== What is required ==
Going line by line through the data below, report how many lines include the word "spikes", with nothing added.

** The input follows **

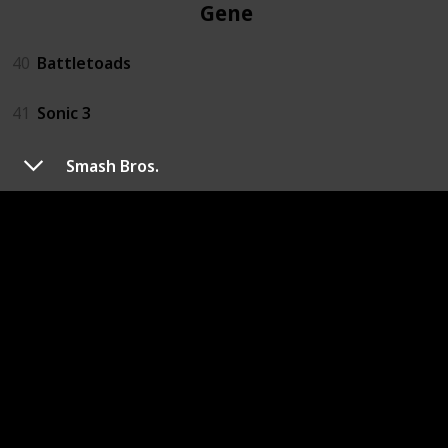
Genesis
40
Battletoads
41
Sonic 3
Smash Bros.
GB
1
Pokemon Yellow
3DS
3
Kid Icarus Uprising
4
Luigi's Mansion: Dark Moon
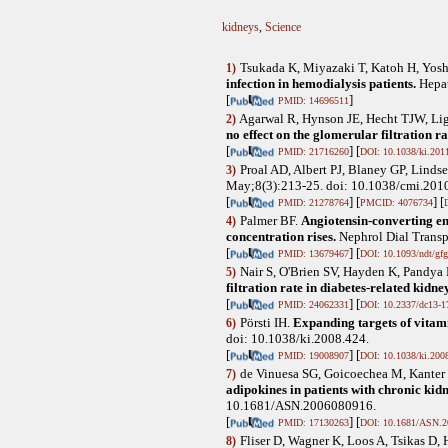
kidneys
,
Science
Tsukada K, Miyazaki T, Katoh H, Yos
1)
infection in hemodialysis patients.
Hepa
[
]
PMID: 14696511
Agarwal R, Hynson JE, Hecht TJW, Li
2)
no effect on the glomerular filtration ra
[
] [
PMID: 21716260
DOI: 10.1038/ki.201
Proal AD, Albert PJ, Blaney GP, Linds
3)
May;8(3):213-25. doi: 10.1038/cmi.2010
[
] [
] [
PMID: 21278764
PMCID: 4076734
Palmer BF
.
Angiotensin-converting en
4)
concentration rises.
Nephrol Dial Transp
[
] [
PMID: 13679467
DOI: 10.1093/ndt/gf
Nair S, O'Brien SV, Hayden K, Pandya
5)
filtration rate in diabetes-related kidne
[
] [
PMID: 24062331
DOI: 10.2337/dc13-1
Pörsti IH
.
Expanding targets of vitam
6)
doi: 10.1038/ki.2008.424.
[
] [
PMID: 19008907
DOI: 10.1038/ki.200
de Vinuesa SG, Goicoechea M, Kanter 
7)
adipokines in patients with chronic kidn
10.1681/ASN.2006080916.
[
] [
PMID: 17130263
DOI: 10.1681/ASN.2
Fliser D, Wagner K, Loos A, Tsikas D, 
8)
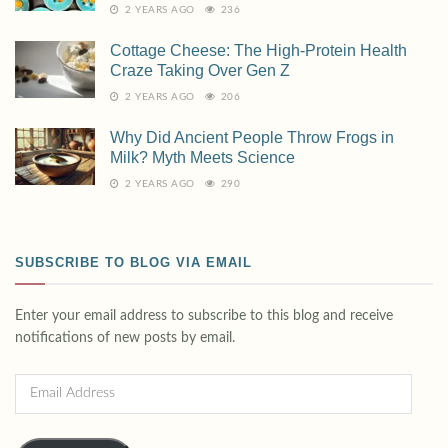
2 YEARS AGO
236
Cottage Cheese: The High-Protein Health
Craze Taking Over Gen Z
2 YEARS AGO
206
Why Did Ancient People Throw Frogs in
Milk? Myth Meets Science
2 YEARS AGO
290
SUBSCRIBE TO BLOG VIA EMAIL
Enter your email address to subscribe to this blog and receive
notifications of new posts by email.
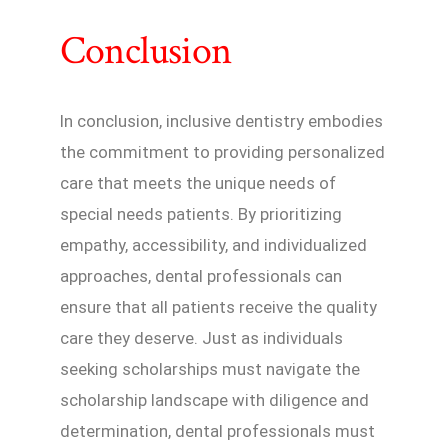
Conclusion
In conclusion, inclusive dentistry embodies
the commitment to providing personalized
care that meets the unique needs of
special needs patients. By prioritizing
empathy, accessibility, and individualized
approaches, dental professionals can
ensure that all patients receive the quality
care they deserve. Just as individuals
seeking scholarships must navigate the
scholarship landscape with diligence and
determination, dental professionals must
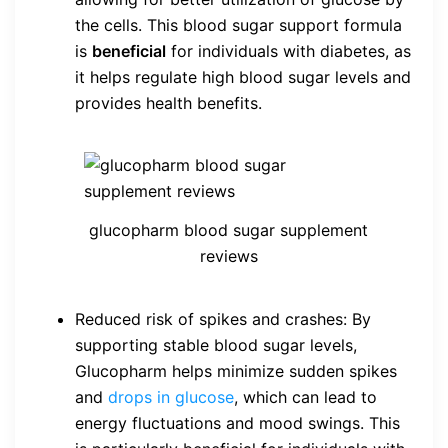
the cells. This blood sugar support formula
is
beneficial
for individuals with diabetes, as
it helps regulate high blood sugar levels and
provides health benefits.
glucopharm blood sugar supplement
reviews
Reduced risk of spikes and crashes: By
supporting stable blood sugar levels,
Glucopharm helps minimize sudden spikes
and
drops in glucose
, which can lead to
energy fluctuations and mood swings. This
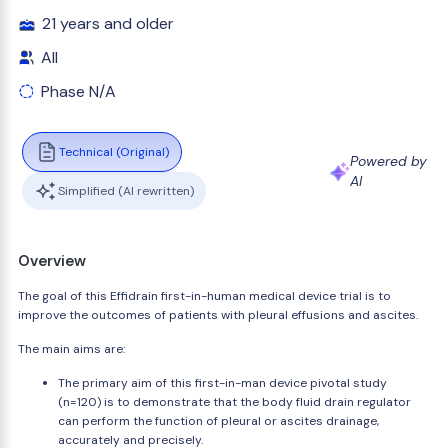
21 years and older
All
Phase N/A
Technical (Original)
Powered by
AI
Simplified (AI rewritten)
Overview
The goal of this Effidrain first-in-human medical device trial is to
improve the outcomes of patients with pleural effusions and ascites.
The main aims are:
The primary aim of this first-in-man device pivotal study
(n=120) is to demonstrate that the body fluid drain regulator
can perform the function of pleural or ascites drainage,
accurately and precisely.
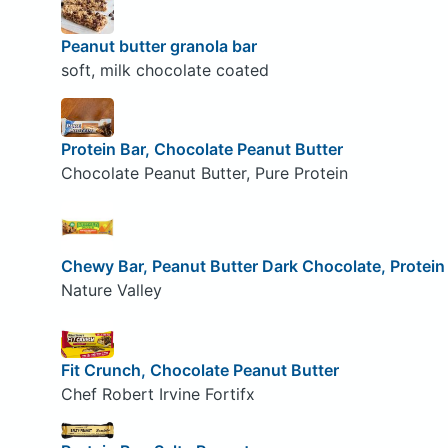
Peanut butter granola bar
soft, milk chocolate coated
Protein Bar, Chocolate Peanut Butter
Chocolate Peanut Butter, Pure Protein
Chewy Bar, Peanut Butter Dark Chocolate, Protein
Nature Valley
Fit Crunch, Chocolate Peanut Butter
Chef Robert Irvine Fortifx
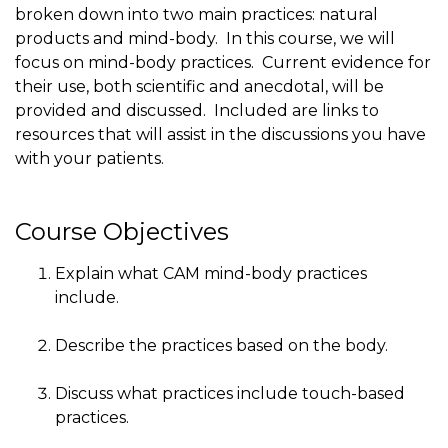
broken down into two main practices: natural
products and mind-body. In this course, we will
focus on mind-body practices. Current evidence for
their use, both scientific and anecdotal, will be
provided and discussed. Included are links to
resources that will assist in the discussions you have
with your patients.
Course Objectives
Explain what CAM mind-body practices
include.
Describe the practices based on the body.
Discuss what practices include touch-based
practices.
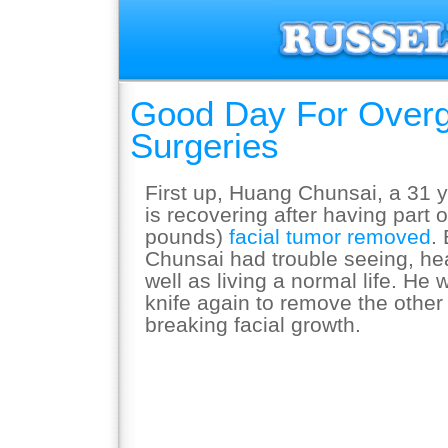
Good Day For Over
Surgeries
First up, Huang Chunsai, a 31 
is recovering after having part 
pounds)
facial tumor removed
.
Chunsai had trouble seeing, he
well as living a normal life. He 
knife again to remove the other 
breaking facial growth.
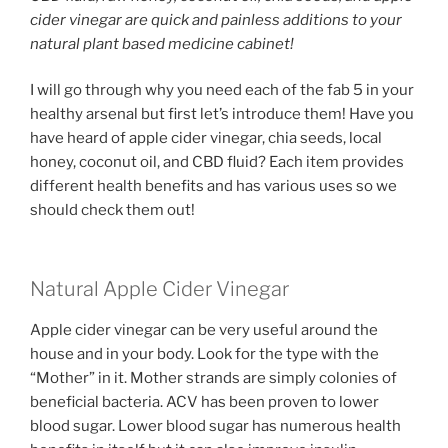
cider vinegar are quick and painless additions to your
natural plant based medicine cabinet!
I will go through why you need each of the fab 5 in your
healthy arsenal but first let’s introduce them! Have you
have heard of apple cider vinegar, chia seeds, local
honey, coconut oil, and CBD fluid? Each item provides
different health benefits and has various uses so we
should check them out!
Natural Apple Cider Vinegar
Apple cider vinegar can be very useful around the
house and in your body. Look for the type with the
“Mother” in it. Mother strands are simply colonies of
beneficial bacteria. ACV has been proven to lower
blood sugar. Lower blood sugar has numerous health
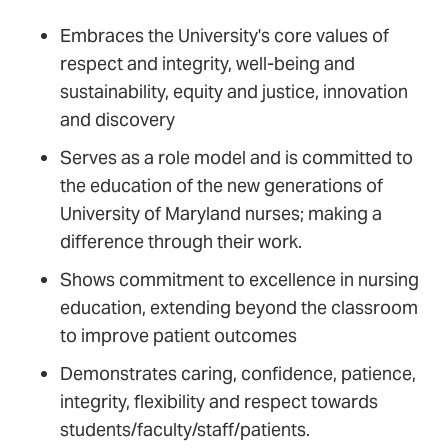
Embraces the University's core values of
respect and integrity, well-being and
sustainability, equity and justice, innovation
and discovery
Serves as a role model and is committed to
the education of the new generations of
University of Maryland nurses; making a
difference through their work.
Shows commitment to excellence in nursing
education, extending beyond the classroom
to improve patient outcomes
Demonstrates caring, confidence, patience,
integrity, flexibility and respect towards
students/faculty/staff/patients.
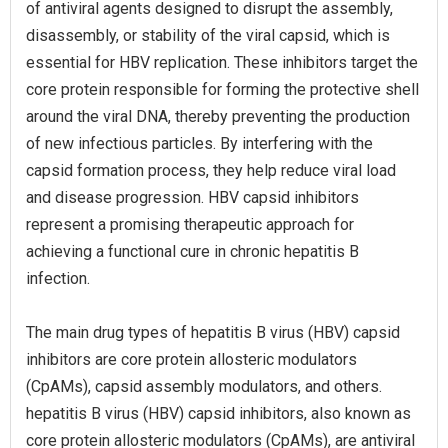
of antiviral agents designed to disrupt the assembly,
disassembly, or stability of the viral capsid, which is
essential for HBV replication. These inhibitors target the
core protein responsible for forming the protective shell
around the viral DNA, thereby preventing the production
of new infectious particles. By interfering with the
capsid formation process, they help reduce viral load
and disease progression. HBV capsid inhibitors
represent a promising therapeutic approach for
achieving a functional cure in chronic hepatitis B
infection.
The main drug types of hepatitis B virus (HBV) capsid
inhibitors are core protein allosteric modulators
(CpAMs), capsid assembly modulators, and others.
hepatitis B virus (HBV) capsid inhibitors, also known as
core protein allosteric modulators (CpAMs), are antiviral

** End of The input **

== Response ==
2